Leia ouvindo essa música.
Vou me levantar e irei a meu pai, e lhe direi: meu pai, pequei contra o céu e contra ti; já não sou digno de ser chamado teu filho. (Lc 15, 18-19)
Foi ali, naquele momento de fraqueza da minha alma que eu rompi contigo, Pai. Tu, em tua infinita bondade, me deste a liberdade e eu abusei dela para satisfazer aquilo que minha tola alma desejava. Em sã consciência me afastei de ti, da tua graça e mergulhei nas trevas porque meu intelecto ínfimo não tem a capacidade de manter uma união estável com o teu Espírito. Eis que caminhei meu caminho, tendo a ilusão de ter as mãos livres, quando estavam atadas às correntes invisíveis da morte e do pecado, mas, graças aos teus constantes chamados e aos constantes esforços deste tão amável ser celeste que colocaste ao meu lado para me guardar, meu coração contemplou o vazio que existia em suas raízes e se voltou a Ti.
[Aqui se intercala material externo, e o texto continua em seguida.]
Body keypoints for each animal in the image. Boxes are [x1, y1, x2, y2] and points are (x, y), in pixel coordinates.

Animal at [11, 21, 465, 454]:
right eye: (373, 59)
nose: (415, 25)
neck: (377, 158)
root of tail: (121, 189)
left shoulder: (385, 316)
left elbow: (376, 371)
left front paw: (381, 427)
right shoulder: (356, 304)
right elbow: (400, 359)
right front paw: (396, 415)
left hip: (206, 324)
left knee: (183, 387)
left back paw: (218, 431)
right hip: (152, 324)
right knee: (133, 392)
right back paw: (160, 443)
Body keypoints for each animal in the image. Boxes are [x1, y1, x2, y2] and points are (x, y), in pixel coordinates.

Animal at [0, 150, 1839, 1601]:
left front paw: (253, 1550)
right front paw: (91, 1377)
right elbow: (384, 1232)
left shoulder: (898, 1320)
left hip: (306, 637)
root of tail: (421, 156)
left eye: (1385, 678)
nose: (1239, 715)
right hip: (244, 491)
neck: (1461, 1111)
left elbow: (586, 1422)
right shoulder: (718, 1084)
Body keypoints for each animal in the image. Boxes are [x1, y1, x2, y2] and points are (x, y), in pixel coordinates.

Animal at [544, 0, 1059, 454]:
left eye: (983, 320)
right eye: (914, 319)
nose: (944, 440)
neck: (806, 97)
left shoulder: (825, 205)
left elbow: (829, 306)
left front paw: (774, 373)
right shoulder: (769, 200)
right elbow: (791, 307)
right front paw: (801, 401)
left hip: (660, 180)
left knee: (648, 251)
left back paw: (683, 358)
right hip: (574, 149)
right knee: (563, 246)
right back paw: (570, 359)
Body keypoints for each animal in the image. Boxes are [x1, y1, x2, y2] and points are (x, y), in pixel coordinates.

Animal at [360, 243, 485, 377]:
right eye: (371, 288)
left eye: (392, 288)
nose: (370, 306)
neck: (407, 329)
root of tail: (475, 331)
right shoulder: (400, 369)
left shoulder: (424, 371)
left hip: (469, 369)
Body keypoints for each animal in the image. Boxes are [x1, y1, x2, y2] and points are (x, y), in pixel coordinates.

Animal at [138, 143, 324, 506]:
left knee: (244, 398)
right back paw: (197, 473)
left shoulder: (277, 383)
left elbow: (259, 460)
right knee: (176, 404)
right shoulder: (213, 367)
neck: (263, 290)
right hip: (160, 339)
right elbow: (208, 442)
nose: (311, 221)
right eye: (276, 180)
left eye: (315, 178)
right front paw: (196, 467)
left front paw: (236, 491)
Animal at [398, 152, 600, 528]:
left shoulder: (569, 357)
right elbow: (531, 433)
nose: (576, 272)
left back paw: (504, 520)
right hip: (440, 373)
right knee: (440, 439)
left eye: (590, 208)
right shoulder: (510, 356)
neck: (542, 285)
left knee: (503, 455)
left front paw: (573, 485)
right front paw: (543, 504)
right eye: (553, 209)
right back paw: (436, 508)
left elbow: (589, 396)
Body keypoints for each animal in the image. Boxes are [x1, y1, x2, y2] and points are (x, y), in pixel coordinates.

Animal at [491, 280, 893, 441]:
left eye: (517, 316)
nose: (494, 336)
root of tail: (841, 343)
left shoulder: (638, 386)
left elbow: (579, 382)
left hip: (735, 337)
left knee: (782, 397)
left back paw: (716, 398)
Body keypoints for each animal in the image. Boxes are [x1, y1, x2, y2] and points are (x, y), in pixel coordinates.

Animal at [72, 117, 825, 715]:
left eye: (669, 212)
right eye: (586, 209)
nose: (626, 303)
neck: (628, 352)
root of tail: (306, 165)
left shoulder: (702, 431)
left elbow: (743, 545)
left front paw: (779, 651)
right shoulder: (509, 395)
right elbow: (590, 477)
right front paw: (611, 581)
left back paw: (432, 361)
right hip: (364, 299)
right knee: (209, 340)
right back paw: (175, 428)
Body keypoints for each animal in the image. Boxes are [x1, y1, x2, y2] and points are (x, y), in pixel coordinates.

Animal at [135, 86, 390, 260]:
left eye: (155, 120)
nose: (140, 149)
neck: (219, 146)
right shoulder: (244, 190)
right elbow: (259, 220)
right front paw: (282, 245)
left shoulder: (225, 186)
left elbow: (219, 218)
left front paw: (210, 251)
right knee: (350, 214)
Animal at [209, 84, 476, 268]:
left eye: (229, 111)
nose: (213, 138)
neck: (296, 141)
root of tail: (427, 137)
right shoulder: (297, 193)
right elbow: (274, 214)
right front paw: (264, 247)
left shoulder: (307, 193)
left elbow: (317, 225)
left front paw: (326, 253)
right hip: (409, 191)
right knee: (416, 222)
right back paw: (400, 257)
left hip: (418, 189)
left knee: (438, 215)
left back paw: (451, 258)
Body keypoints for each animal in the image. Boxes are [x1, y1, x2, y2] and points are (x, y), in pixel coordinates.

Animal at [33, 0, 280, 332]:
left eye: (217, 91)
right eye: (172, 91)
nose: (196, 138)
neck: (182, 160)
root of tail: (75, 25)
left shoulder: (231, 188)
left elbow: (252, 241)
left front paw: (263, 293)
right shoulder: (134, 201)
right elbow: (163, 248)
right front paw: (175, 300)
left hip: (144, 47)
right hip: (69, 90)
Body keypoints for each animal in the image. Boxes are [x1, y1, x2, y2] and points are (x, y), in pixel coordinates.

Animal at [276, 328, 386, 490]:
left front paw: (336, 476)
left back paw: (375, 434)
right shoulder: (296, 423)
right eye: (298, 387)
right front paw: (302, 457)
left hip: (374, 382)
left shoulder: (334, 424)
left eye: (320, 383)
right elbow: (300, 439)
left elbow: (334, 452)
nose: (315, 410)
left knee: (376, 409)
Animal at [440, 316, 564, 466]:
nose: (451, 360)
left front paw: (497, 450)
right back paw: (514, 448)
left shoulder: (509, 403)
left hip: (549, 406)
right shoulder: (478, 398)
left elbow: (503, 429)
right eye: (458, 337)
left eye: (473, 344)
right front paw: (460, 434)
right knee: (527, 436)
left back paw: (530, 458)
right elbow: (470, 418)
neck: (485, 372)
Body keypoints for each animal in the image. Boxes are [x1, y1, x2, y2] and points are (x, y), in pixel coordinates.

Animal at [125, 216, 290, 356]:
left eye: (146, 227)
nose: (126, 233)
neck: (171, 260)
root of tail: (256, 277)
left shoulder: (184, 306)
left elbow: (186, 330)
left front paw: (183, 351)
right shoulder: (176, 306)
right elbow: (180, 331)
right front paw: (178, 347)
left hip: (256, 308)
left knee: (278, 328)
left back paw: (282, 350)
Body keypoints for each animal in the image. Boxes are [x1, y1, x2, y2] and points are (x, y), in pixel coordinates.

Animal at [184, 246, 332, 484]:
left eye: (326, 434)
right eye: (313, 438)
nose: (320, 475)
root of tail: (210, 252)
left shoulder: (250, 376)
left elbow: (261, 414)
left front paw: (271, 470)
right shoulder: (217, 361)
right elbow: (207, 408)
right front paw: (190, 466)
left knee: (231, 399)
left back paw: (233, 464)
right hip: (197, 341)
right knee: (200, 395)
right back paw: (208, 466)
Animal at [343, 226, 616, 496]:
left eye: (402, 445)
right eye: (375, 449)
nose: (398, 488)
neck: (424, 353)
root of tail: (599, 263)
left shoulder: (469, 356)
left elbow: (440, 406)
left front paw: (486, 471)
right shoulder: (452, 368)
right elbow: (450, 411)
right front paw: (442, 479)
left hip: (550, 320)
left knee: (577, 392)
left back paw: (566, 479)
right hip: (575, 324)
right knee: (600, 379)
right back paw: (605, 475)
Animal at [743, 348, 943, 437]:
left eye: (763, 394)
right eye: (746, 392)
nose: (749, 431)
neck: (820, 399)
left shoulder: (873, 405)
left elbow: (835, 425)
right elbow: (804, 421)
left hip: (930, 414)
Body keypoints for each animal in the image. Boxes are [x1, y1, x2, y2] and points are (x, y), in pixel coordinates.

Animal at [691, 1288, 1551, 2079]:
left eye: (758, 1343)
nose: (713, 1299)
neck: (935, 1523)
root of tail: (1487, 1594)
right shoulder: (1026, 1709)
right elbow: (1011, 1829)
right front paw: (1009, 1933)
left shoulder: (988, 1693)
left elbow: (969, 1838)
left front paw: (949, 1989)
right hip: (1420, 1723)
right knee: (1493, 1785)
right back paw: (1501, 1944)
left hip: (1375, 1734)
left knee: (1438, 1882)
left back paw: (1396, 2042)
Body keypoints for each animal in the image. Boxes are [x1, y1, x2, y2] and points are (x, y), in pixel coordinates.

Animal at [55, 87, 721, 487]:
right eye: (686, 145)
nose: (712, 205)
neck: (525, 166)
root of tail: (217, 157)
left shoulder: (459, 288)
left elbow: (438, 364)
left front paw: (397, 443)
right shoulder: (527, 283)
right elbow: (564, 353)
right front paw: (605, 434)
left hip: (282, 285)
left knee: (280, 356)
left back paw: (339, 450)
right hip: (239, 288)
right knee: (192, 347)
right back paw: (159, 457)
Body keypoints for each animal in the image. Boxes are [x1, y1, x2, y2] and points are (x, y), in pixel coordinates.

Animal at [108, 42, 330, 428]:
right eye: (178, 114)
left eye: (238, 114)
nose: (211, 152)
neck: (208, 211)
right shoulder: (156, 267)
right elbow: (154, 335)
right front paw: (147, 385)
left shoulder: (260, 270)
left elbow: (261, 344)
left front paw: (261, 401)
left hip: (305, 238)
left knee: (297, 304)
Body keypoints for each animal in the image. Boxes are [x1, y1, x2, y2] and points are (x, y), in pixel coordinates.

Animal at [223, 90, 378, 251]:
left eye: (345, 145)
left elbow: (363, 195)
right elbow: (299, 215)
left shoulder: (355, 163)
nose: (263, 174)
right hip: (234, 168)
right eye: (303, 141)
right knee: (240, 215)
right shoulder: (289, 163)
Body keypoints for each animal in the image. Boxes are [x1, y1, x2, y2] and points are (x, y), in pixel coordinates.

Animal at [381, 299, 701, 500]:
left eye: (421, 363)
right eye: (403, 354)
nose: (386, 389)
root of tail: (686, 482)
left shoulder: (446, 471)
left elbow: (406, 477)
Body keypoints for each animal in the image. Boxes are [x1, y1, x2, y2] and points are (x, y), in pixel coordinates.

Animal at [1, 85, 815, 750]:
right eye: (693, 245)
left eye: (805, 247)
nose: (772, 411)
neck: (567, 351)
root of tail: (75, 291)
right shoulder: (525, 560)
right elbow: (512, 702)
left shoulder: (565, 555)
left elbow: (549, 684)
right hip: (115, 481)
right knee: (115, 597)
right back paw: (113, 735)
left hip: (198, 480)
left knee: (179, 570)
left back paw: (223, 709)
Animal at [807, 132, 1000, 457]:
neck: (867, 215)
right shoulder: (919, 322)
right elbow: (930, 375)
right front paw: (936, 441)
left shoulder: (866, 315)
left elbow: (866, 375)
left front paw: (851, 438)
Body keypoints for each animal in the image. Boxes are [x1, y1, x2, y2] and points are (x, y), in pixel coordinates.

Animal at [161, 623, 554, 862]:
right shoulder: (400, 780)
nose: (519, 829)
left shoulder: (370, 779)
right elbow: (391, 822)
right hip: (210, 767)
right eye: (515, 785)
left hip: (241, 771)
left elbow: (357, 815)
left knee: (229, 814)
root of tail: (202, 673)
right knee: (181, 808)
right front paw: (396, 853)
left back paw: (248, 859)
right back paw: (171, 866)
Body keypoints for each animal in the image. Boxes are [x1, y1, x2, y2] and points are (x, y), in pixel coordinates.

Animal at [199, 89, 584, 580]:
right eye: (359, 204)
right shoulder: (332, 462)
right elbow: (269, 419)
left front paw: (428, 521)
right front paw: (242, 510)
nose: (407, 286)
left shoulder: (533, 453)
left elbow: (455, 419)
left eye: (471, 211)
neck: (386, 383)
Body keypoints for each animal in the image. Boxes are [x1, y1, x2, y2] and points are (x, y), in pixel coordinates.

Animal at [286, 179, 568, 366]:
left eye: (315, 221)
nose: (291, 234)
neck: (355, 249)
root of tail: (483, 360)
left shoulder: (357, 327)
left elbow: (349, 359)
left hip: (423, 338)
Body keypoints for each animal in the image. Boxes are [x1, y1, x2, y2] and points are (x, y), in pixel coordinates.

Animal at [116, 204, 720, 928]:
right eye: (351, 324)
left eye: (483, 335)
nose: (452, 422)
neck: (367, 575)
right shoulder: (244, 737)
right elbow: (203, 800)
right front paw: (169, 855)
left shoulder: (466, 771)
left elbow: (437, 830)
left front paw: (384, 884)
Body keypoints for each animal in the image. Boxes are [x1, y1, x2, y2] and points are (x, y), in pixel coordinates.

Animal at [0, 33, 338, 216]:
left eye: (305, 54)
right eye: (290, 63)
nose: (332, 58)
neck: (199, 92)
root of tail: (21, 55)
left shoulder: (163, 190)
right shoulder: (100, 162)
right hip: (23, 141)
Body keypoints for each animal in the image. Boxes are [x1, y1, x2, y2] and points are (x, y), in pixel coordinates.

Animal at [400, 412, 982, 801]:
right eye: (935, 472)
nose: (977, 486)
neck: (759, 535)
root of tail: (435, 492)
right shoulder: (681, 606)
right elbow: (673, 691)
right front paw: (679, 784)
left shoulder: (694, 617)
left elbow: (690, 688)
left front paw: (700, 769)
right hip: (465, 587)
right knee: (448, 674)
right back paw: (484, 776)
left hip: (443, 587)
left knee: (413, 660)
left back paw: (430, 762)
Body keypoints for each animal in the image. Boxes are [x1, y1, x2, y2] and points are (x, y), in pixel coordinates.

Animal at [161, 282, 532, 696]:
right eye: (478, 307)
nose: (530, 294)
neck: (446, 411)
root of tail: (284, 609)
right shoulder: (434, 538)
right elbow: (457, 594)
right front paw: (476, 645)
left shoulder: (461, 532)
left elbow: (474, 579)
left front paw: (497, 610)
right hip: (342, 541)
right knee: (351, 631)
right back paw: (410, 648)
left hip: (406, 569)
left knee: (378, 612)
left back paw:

Como fui burro. De nada adianta afastar-me, iludir-me achando que tudo está bem. Não está. Como poderia, se estou longe de ti? Ainda me impressiono com a insistência que Tu tens em me perseguir, e Te agradeço por isso. A cada segundo que estou longe da Tua graça, Tu elaboras mil maneiras de se colocar à minha frente e perguntar-me quando voltarei para casa. Ah, Senhor. Como posso aceitar tal convite? O que um pai esperaria de um filho que cuspiu na sua face e deu as costas, mesmo tendo o cuidado por tantos anos. O que esperarias Tu de um ingrato como eu? Um ser fraco, pífio e inconstante que sempre pisa em Ti e vive fazendo falsas promessas de permanecer na Tua graça.
Me irrita a minha incapacidade de entender a grandeza do Teu amor por mim. Tantas vezes vim à Tua presença, me colocando como um servo, um escravo, alguém totalmente indigno de tamanha presença e, ainda assim, me chamaste pelo meu nome, me chamaste de filho, de amado, de precioso. Acaso não viste que tua preciosidade está imunda e chagada? Como poderia Tu deixar que eu, imundo como sou, entre em Teu santuário, me ajoelhe em Tua frente e Te adore?
No fim, acho que tudo que o Senhor quer é ter-me por perto, não?
Olhando todo esse carinho que Tu tens para comigo, minha alma chora tanto. A sensação que muitas vezes tenho é a daquele esposo infiel que vê sua esposa pela primeira vez desde que ela descobriu o que andou fazendo. É uma imagem muito forte, mas não chega perto das feridas que causo ao Teu sacratíssimo coração. Nós, humanos cometemos tantas atrocidades contra Ti, nas pequenas e grandes coisas somos infiéis, fazemos pouco caso do teu sacrifício, somos mais um na multidão que cuspia na Tua cara e te maldizia. Até mesmo aqueles que estão próximos de Ti por mais tempo são hipócritas, vez ou outra, e ainda assim não cessas de nos amar.
Senhor, tudo que posso pedir é que me perdoe. Mesmo que eu não compreenda, Tu deixaste este maravilhoso sacramento da Reconciliação que é a única forma de estar em vestes limpas novamente para Te receber no lindíssimo sacramento da Eucaristia. Tu deixaste as fórmulas corretas para que eu transforme todo o arrependimento deste coração ferido em graça.
Eu sou pequeníssimo, grão de areia em Tuas mãos, um Deus imenso que, por amor, se deixa alcançar. Entendo a pequenez da minha alma perto da imensidão da Tua misericórdia, e tudo que posso fazer e Te adorar e aceitar Teu amor, Teus esforços para me resgatar.
Eis me aqui, Senhor. Faça-se em mim conforme a tua vontade.